Stored records
Content starts

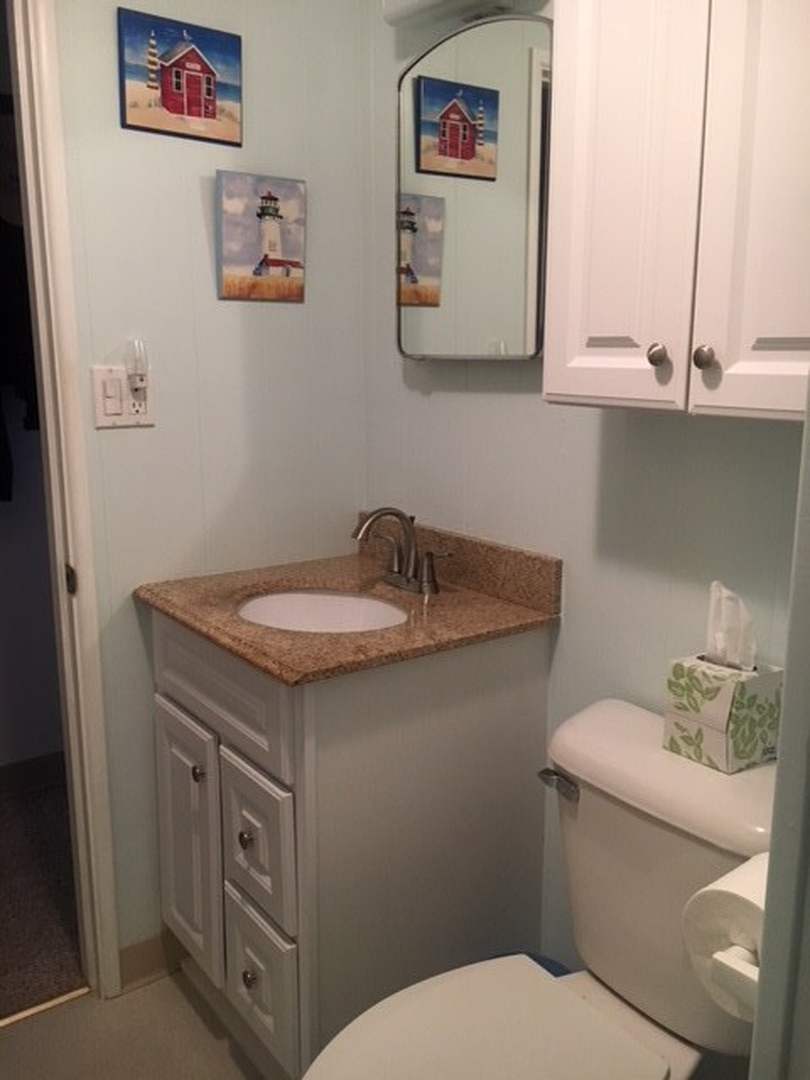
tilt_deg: -11.1
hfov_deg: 48.2
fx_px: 905
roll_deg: -0.7
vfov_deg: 61.7
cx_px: 405
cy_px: 540
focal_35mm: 29
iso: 125
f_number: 2.2
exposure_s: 1/30
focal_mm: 4.15
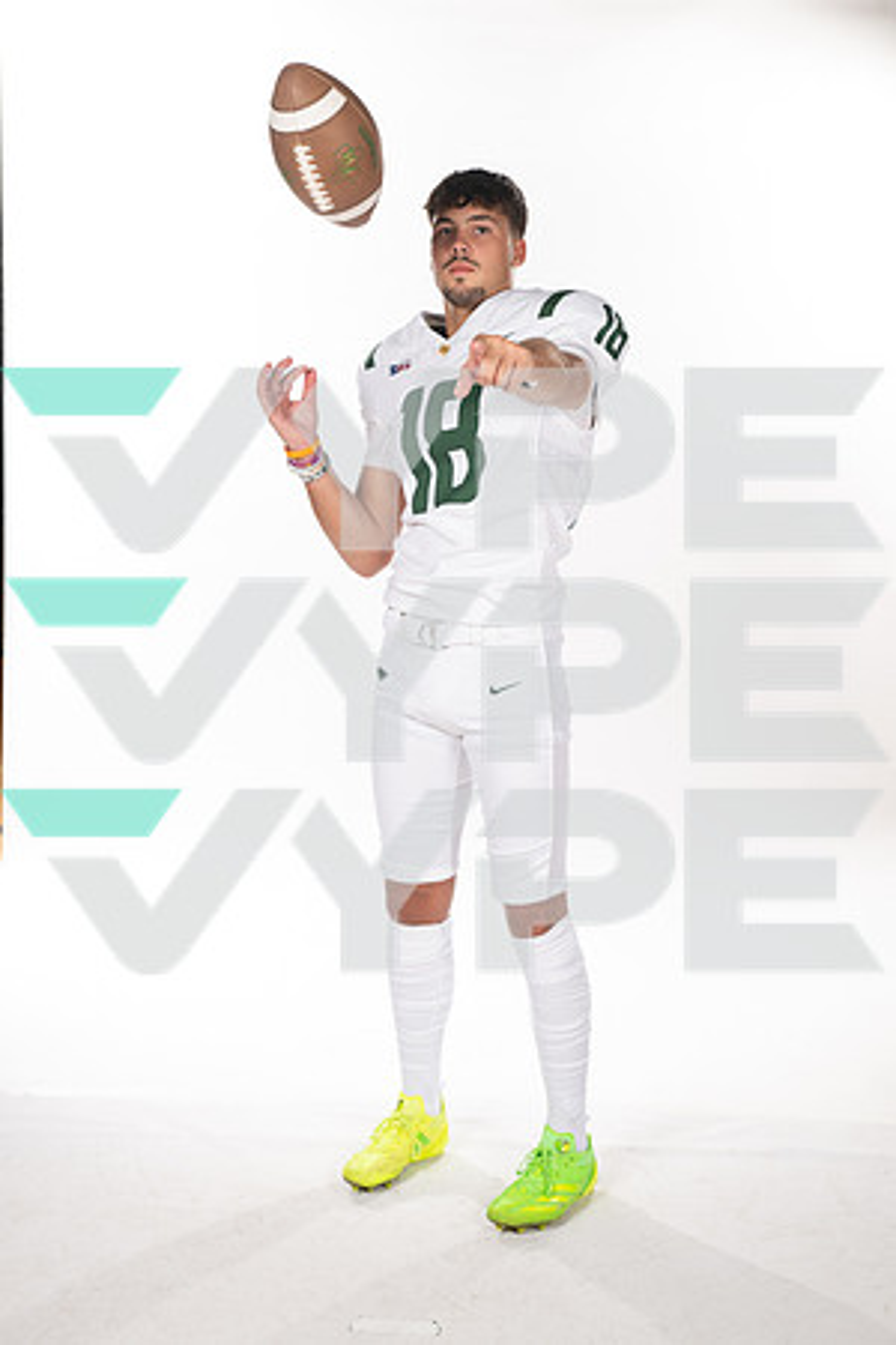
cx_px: 448
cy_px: 672
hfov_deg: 27.0
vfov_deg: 39.6
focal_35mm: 50
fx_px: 1867
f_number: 8
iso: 640
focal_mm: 50
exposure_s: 1/400
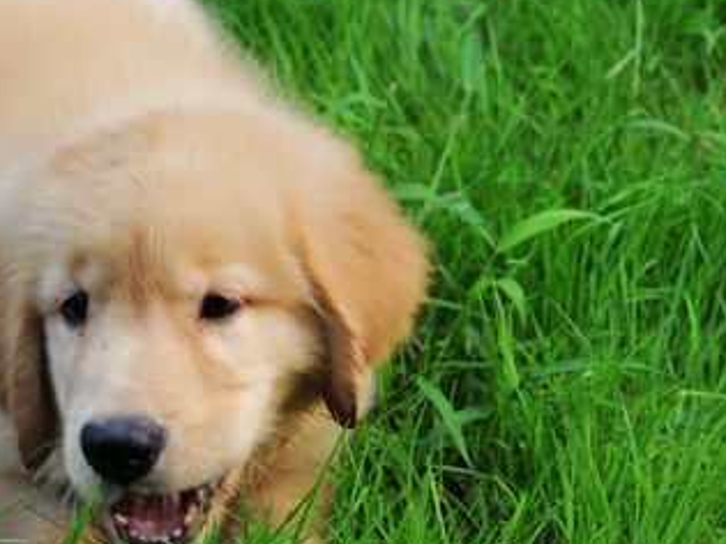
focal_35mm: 161
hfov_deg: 12.3
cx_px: 203
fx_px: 3375
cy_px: 384
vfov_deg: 9.2
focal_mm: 55
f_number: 5
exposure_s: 1/100
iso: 200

Content ends

_Assignment_: All entries above must be repeated exactly; pictures are to be left out.

_Written response_:
tilt_deg: -11.1
hfov_deg: 48.2
fx_px: 905
roll_deg: -0.7
vfov_deg: 61.7
cx_px: 405
cy_px: 540
focal_35mm: 29
iso: 125
f_number: 2.2
exposure_s: 1/30
focal_mm: 4.15
cx_px: 448
cy_px: 672
hfov_deg: 27.0
vfov_deg: 39.6
focal_35mm: 50
fx_px: 1867
f_number: 8
iso: 640
focal_mm: 50
exposure_s: 1/400
focal_35mm: 161
hfov_deg: 12.3
cx_px: 203
fx_px: 3375
cy_px: 384
vfov_deg: 9.2
focal_mm: 55
f_number: 5
exposure_s: 1/100
iso: 200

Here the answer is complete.